Texto selecionado:
·····

"Tropa de Elite 2": Um clássico sem comparações


SAÍ BOBO DO LENDÁRIO cinema Marabá. A garoa caía naquela noite de sábado de estreia, molhando a Avenida Ipiranga e a minha perplexidade. Eu nunca pensei que veria um filme nacional com tais proporções. Precisei de ar, reatar as ideias, refletir melhor. E euforicamente gritei: "Pow, que clássico!"

Cansado, prestes a cair com um sopro, mas ao mesmo tempo forte e com um peso descomunal sobre os ombros, vemos Capitão Nascimento (Wagner Moura) mais velho, heroico e trágico. Anos se passaram desde os fatos do primeiro filme. Porém, se todos já estão mais velhos, Capitão Nascimento é que de fato melhor ostenta um ar acabado, vulnerável, batido, e... firme!

Ao contrário do primeiro filme, onde víamos um garoto bravo, metendo esporro em todo mundo, agora vemos um "coroa" às voltas com problemas bem mais complexos, e inimigos bem mais poderosos. Agindo de perto das grandes engrenagens do "sistema", Nascimento não só bate de frente com as milícias, mas também tenta equilibrar sua vida profissional com as preocupações constantes com o filho adolescente (Pedro Van-Held), já que o Capitão se separou de sua mulher (Maria Ribeiro).

Estamos testemunhando uma formidável performance de Wagner Moura no papel que o consagrou. É incrível como ele preenche na tela a alma do personagem, vincando com verossimilhança terrível as linhas incontornáveis do inferno pessoal de Nascimento. Há até quem diga que Wagner Moura possa ser futuramente confundido pelo seu personagem, como é o caso do Kiefer Sutherland se confundir tanto com seu Jack Bauer. De fato, indubitavelmente Capitão Roberto Nascimento é um dos personagens mais emblemáticos, polêmicos e complexos do cinema nacional, sintetizando em si tantas contradições. Atrevo-me até a dizer que ele é o único grande ícone cinematográfico produzido nessa era de Cinema da Retomada (pós-1995).

·····

Partes do exercício:
A. Na resenha sobre "Tropa de Elite 2", quem interpreta o filho adolescente do Capitão Nascimento?
B. Dê seguimento à resenha sobre "Tropa de Elite 2" a partir da última frase apresentada.

Dados de origem:
·····

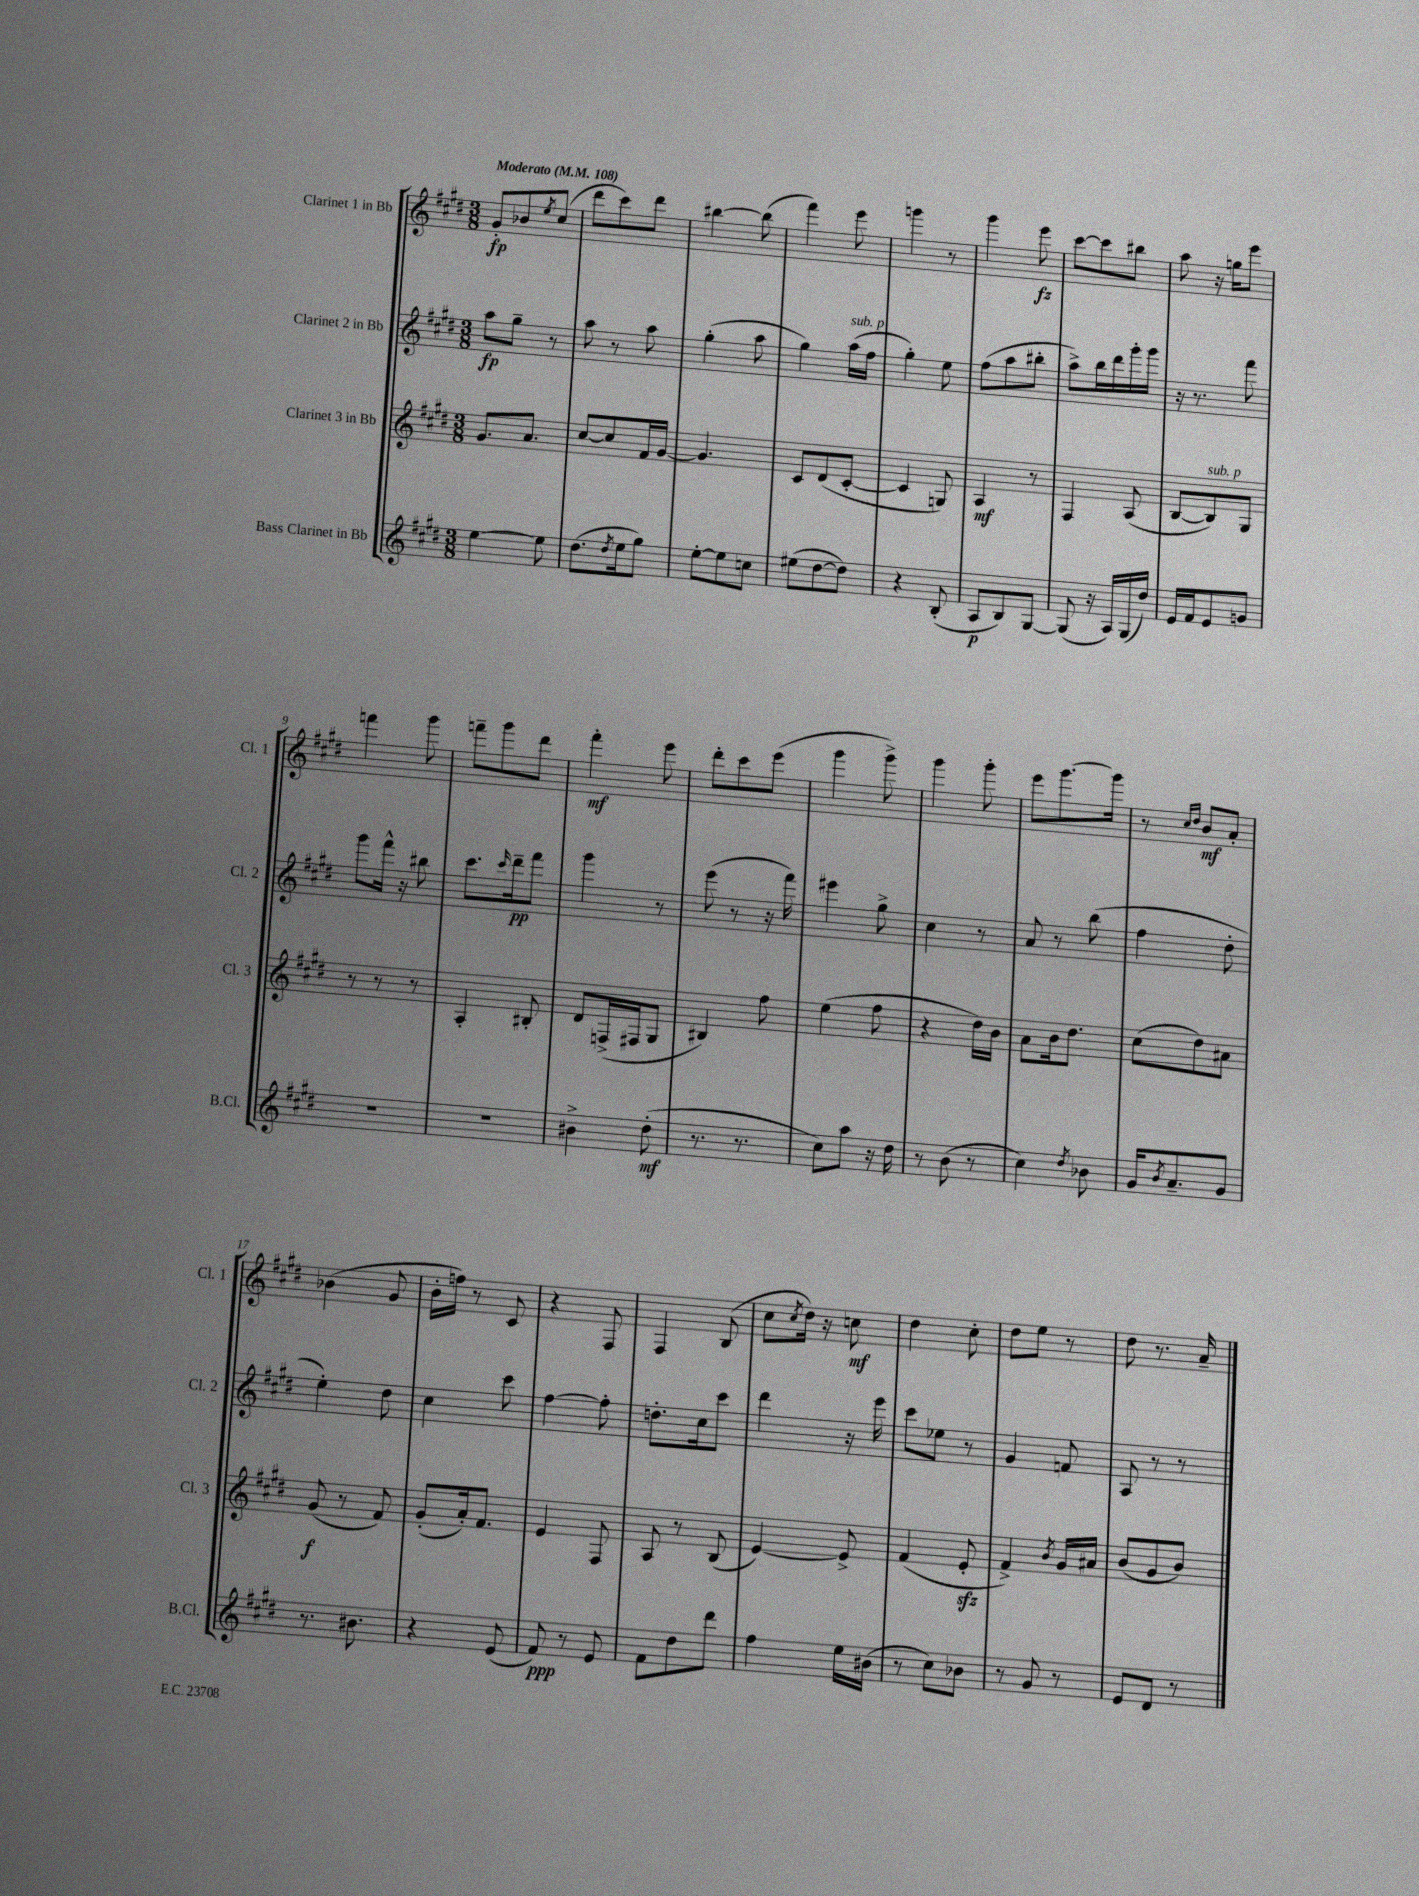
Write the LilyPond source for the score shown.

·····

Respostas por tarefa:
A. Pedro Van-Held.

B.
Rebelião, Bangu I. Ali, os destinos se cruzam do Capitão Nascimento e do ativista social Diogo Fraga (Irandhir Santos) - inspirado na trajetória do deputado estadual do Rio de Janeiro Marcelo Freixo (PSOL), ativista que participou das negociações entre o Bope e os presos de Bangu na megarrebelião de 2003. Irandhir consegue viver seu papel, sem nunca apelar para o caricato, comprovando seu talento formidável em sua carreira ascendente desde a série "A Pedra do Reino" [Globo, Luiz Fernando Carvalho, 2008]. Não podemos também esquecer a figura do ator e cantor Seu Jorge, na pele do criminoso Beirada que lidera a rebelião no Presídio (Padilha descarta que ele foi inspirado no traficante Fernandinho Beira-Mar). Apesar de sua atuação ser relâmpago, ela não fica atrás de ninguém.

Agora temos a sensação que a história de fato começou. Ora, no primeiro filme, de 2007, tudo aquilo era um prelúdio, uma apresentação dos personagens, do BOPE, do Rio de Janeiro. O segundo filme, partindo da premissa que está mais do que claro quem é quem, cresce com maior desenvoltura, mais maduro, mais instigante e... extremamente mais polêmico!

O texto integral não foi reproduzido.